## DIRECTIONS FOR THIS TASK
Reproduce exactly the lines from the start of the records through the line containing "index pip: (326, 366)", both included. Leave the pictures out.

## AVAILABLE RECORDS

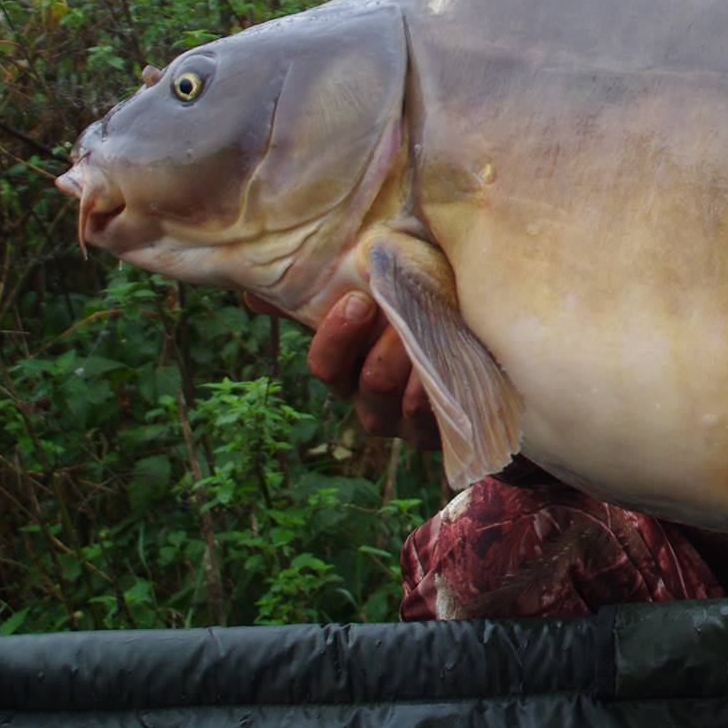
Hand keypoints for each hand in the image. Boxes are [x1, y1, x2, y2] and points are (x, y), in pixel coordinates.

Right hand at [243, 291, 441, 450]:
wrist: (477, 350)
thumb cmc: (416, 319)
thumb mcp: (373, 306)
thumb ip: (316, 299)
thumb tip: (251, 295)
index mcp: (351, 372)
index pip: (326, 366)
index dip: (336, 337)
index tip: (357, 301)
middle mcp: (374, 402)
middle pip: (366, 383)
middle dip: (381, 348)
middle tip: (404, 316)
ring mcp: (407, 421)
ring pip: (397, 403)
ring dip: (408, 362)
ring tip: (425, 331)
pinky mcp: (442, 431)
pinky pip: (429, 420)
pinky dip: (431, 390)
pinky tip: (441, 366)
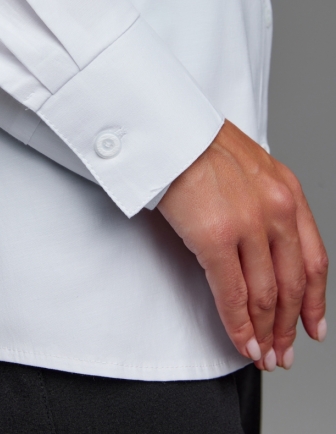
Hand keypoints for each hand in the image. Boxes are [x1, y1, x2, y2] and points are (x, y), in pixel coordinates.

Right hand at [158, 120, 327, 370]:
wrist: (167, 129)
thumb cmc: (196, 143)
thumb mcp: (247, 165)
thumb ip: (261, 201)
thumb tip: (258, 241)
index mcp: (286, 191)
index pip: (314, 258)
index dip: (315, 300)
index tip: (312, 324)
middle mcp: (276, 209)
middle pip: (292, 284)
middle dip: (289, 325)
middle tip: (285, 350)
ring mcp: (248, 225)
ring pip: (266, 295)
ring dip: (266, 331)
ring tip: (263, 353)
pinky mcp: (215, 238)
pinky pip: (232, 295)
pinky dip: (239, 325)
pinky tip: (241, 341)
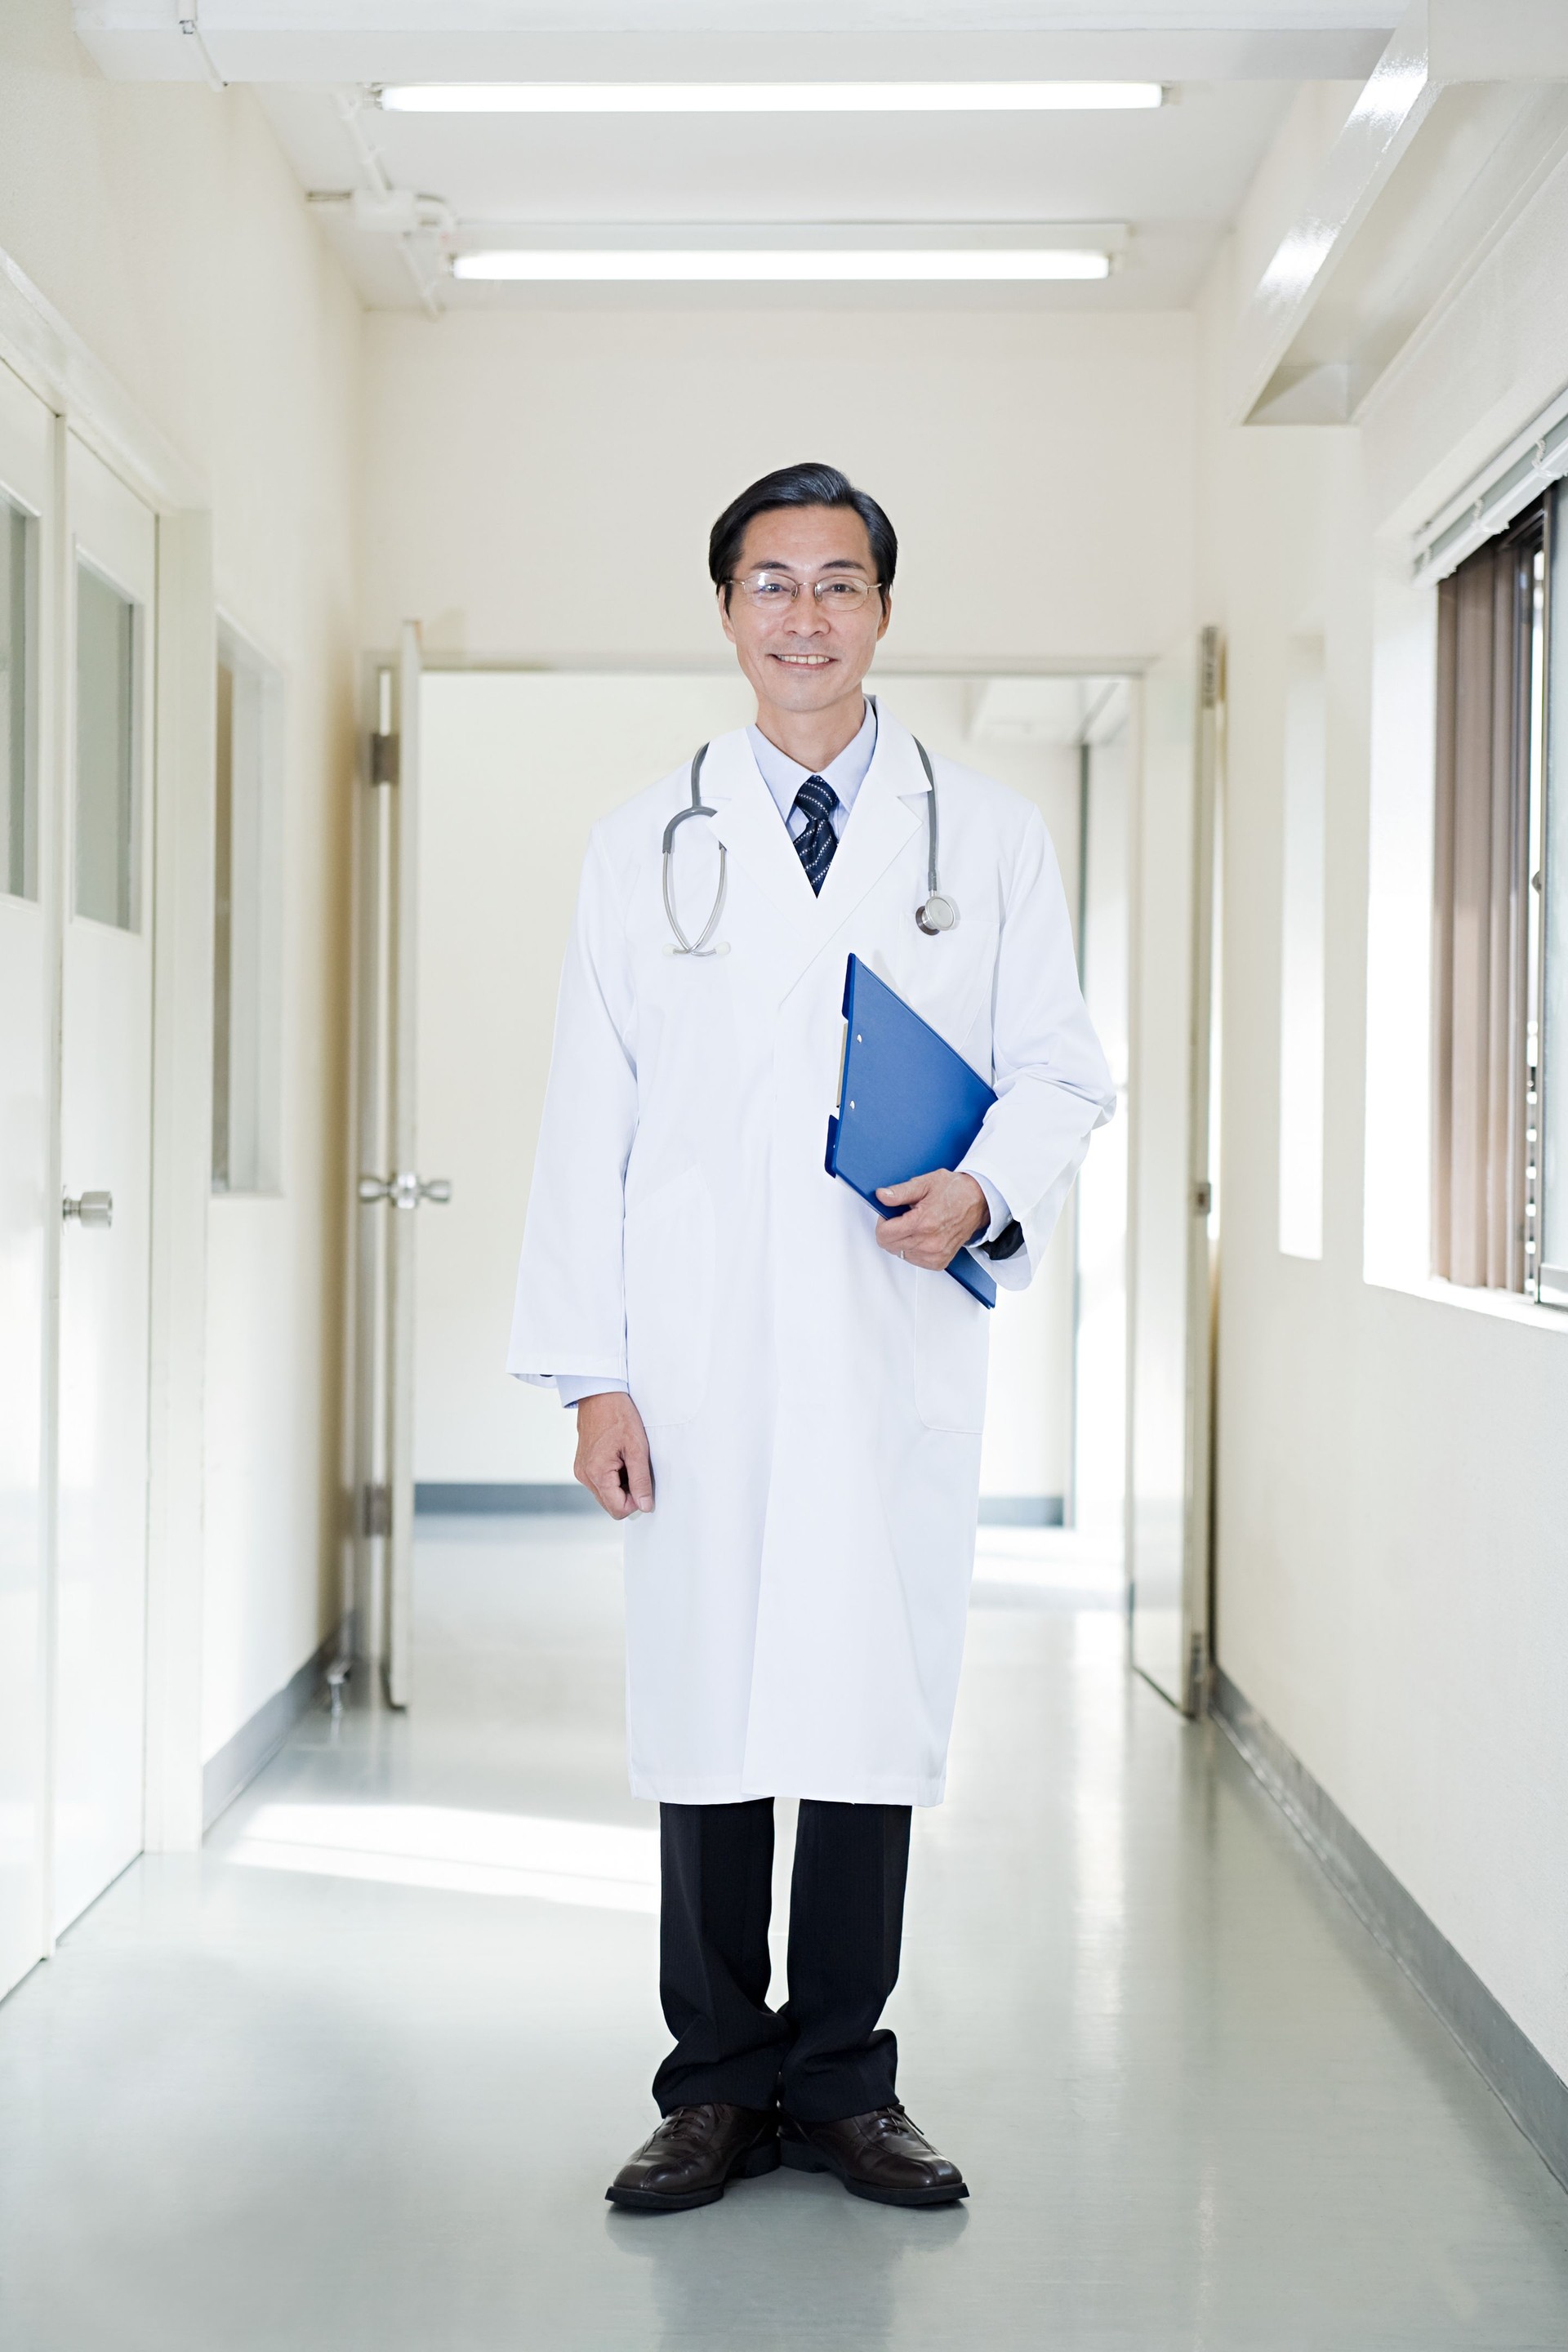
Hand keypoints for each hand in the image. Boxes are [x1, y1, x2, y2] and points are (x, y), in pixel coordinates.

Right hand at [574, 1392, 654, 1518]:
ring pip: (606, 1494)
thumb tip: (644, 1506)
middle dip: (628, 1492)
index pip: (618, 1510)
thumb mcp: (637, 1448)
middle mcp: (584, 1475)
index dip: (636, 1501)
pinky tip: (618, 1456)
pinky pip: (600, 1482)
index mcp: (597, 1473)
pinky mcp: (582, 1464)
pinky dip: (613, 1475)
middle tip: (636, 1466)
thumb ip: (641, 1480)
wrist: (599, 1393)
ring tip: (626, 1458)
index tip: (644, 1482)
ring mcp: (581, 1470)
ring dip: (620, 1483)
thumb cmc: (618, 1415)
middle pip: (610, 1504)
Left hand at [874, 1169, 988, 1271]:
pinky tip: (923, 1235)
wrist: (978, 1201)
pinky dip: (913, 1249)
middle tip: (904, 1217)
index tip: (889, 1215)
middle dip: (891, 1231)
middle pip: (890, 1246)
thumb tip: (882, 1196)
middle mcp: (929, 1243)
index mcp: (923, 1223)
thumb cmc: (954, 1191)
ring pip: (900, 1254)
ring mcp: (935, 1255)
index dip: (883, 1222)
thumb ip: (900, 1192)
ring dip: (902, 1241)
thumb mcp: (925, 1183)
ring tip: (917, 1225)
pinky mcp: (939, 1262)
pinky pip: (914, 1260)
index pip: (884, 1234)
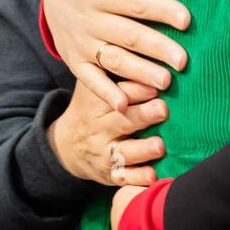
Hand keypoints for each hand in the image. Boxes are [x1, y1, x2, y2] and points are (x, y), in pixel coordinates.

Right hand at [42, 0, 190, 110]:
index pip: (136, 3)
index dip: (161, 10)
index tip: (186, 20)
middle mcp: (91, 20)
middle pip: (128, 35)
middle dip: (157, 48)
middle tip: (183, 61)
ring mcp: (83, 43)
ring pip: (114, 60)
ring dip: (139, 73)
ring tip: (165, 82)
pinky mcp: (76, 61)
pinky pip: (90, 80)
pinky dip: (106, 94)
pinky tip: (124, 105)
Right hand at [48, 81, 167, 184]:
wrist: (66, 145)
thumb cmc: (93, 108)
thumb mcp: (96, 88)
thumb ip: (119, 74)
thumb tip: (153, 51)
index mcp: (96, 103)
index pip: (116, 93)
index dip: (136, 89)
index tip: (155, 84)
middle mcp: (99, 128)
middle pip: (121, 121)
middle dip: (142, 115)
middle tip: (163, 109)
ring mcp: (104, 152)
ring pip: (123, 152)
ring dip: (143, 150)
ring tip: (159, 146)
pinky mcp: (109, 174)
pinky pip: (123, 178)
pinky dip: (137, 179)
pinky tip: (152, 176)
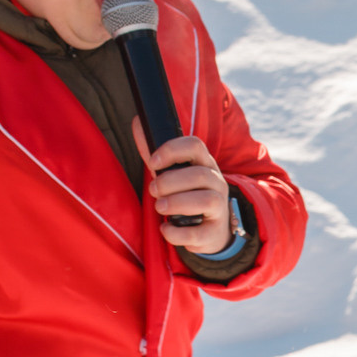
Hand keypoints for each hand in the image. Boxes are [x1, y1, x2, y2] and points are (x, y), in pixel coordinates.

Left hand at [133, 116, 231, 252]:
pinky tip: (166, 228)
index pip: (195, 146)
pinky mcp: (214, 232)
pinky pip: (198, 233)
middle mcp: (216, 183)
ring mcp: (219, 207)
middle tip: (153, 190)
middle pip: (200, 174)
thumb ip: (156, 154)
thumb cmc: (187, 196)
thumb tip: (138, 123)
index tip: (153, 162)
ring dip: (176, 203)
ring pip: (206, 200)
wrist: (210, 230)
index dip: (172, 151)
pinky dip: (177, 232)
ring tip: (160, 207)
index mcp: (204, 164)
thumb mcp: (174, 173)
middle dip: (170, 182)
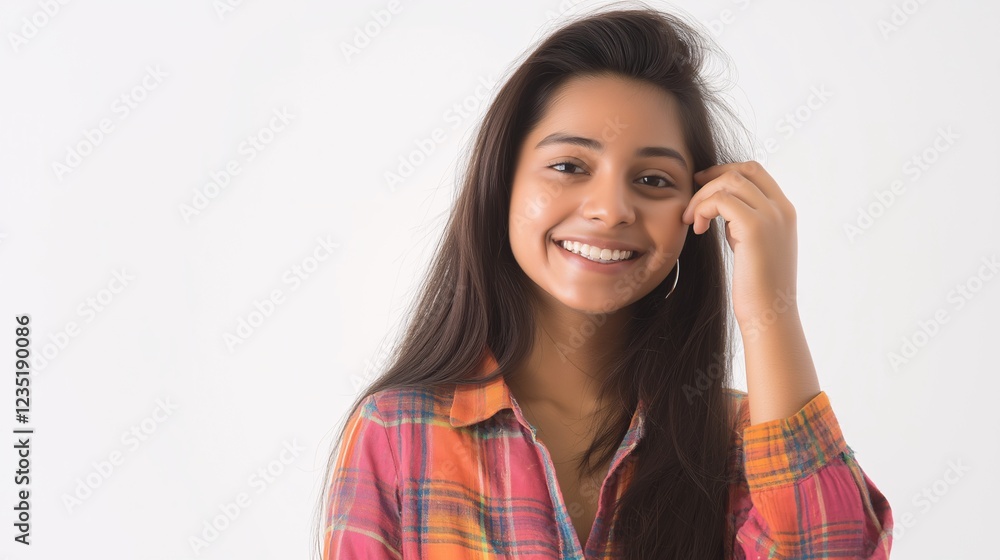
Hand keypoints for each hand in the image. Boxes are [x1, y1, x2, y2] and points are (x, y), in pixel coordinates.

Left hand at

## SOLUTION
Hand keypoints for each hand in the image. Boxes are [x1, y1, x2, y2] and points are (x, y), in pixel coordinates.

Right hand at [243, 291, 441, 450]:
wrist: (477, 350)
thumb cmc: (416, 319)
thumb mcp: (373, 306)
thumb ip: (316, 299)
thumb tip: (251, 295)
index mcp: (351, 372)
index pip: (326, 366)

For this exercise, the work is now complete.